**Try it:** Give all the rows below as a two-column CSV with the headers text and answer, one line per row. Wrap each value in double quotes and replace any line breaks inside it with spaces.

**Input records:**
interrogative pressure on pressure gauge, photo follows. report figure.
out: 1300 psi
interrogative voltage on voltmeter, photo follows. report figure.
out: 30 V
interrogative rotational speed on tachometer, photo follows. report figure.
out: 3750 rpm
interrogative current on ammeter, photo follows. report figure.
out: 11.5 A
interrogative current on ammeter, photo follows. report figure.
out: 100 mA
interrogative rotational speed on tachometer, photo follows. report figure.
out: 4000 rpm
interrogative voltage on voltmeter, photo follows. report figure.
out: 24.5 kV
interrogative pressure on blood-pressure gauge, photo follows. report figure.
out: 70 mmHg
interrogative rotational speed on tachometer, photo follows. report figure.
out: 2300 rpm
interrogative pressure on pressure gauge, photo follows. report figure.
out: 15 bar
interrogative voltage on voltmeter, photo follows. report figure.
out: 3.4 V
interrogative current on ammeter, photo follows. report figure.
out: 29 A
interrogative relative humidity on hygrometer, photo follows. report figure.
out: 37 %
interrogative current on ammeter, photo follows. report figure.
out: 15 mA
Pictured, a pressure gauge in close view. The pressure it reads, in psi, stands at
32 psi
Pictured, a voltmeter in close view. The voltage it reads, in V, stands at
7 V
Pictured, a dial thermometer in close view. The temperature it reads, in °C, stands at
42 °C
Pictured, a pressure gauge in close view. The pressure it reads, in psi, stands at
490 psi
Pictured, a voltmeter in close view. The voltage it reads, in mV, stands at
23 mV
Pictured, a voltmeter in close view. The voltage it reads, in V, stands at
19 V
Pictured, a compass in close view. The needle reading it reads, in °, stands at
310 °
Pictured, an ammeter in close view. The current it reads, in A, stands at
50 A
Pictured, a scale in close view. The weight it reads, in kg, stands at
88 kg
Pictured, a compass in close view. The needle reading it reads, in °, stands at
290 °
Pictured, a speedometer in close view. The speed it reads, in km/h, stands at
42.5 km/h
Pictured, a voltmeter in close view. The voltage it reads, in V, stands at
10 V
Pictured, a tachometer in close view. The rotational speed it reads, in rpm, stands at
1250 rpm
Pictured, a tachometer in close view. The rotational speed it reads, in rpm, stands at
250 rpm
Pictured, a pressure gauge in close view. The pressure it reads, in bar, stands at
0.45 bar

**Solution below:**
text,answer
"interrogative pressure on pressure gauge, photo follows. report figure. out:","1300 psi"
"interrogative voltage on voltmeter, photo follows. report figure. out:","30 V"
"interrogative rotational speed on tachometer, photo follows. report figure. out:","3750 rpm"
"interrogative current on ammeter, photo follows. report figure. out:","11.5 A"
"interrogative current on ammeter, photo follows. report figure. out:","100 mA"
"interrogative rotational speed on tachometer, photo follows. report figure. out:","4000 rpm"
"interrogative voltage on voltmeter, photo follows. report figure. out:","24.5 kV"
"interrogative pressure on blood-pressure gauge, photo follows. report figure. out:","70 mmHg"
"interrogative rotational speed on tachometer, photo follows. report figure. out:","2300 rpm"
"interrogative pressure on pressure gauge, photo follows. report figure. out:","15 bar"
"interrogative voltage on voltmeter, photo follows. report figure. out:","3.4 V"
"interrogative current on ammeter, photo follows. report figure. out:","29 A"
"interrogative relative humidity on hygrometer, photo follows. report figure. out:","37 %"
"interrogative current on ammeter, photo follows. report figure. out:","15 mA"
"Pictured, a pressure gauge in close view. The pressure it reads, in psi, stands at","32 psi"
"Pictured, a voltmeter in close view. The voltage it reads, in V, stands at","7 V"
"Pictured, a dial thermometer in close view. The temperature it reads, in °C, stands at","42 °C"
"Pictured, a pressure gauge in close view. The pressure it reads, in psi, stands at","490 psi"
"Pictured, a voltmeter in close view. The voltage it reads, in mV, stands at","23 mV"
"Pictured, a voltmeter in close view. The voltage it reads, in V, stands at","19 V"
"Pictured, a compass in close view. The needle reading it reads, in °, stands at","310 °"
"Pictured, an ammeter in close view. The current it reads, in A, stands at","50 A"
"Pictured, a scale in close view. The weight it reads, in kg, stands at","88 kg"
"Pictured, a compass in close view. The needle reading it reads, in °, stands at","290 °"
"Pictured, a speedometer in close view. The speed it reads, in km/h, stands at","42.5 km/h"
"Pictured, a voltmeter in close view. The voltage it reads, in V, stands at","10 V"
"Pictured, a tachometer in close view. The rotational speed it reads, in rpm, stands at","1250 rpm"
"Pictured, a tachometer in close view. The rotational speed it reads, in rpm, stands at","250 rpm"
"Pictured, a pressure gauge in close view. The pressure it reads, in bar, stands at","0.45 bar"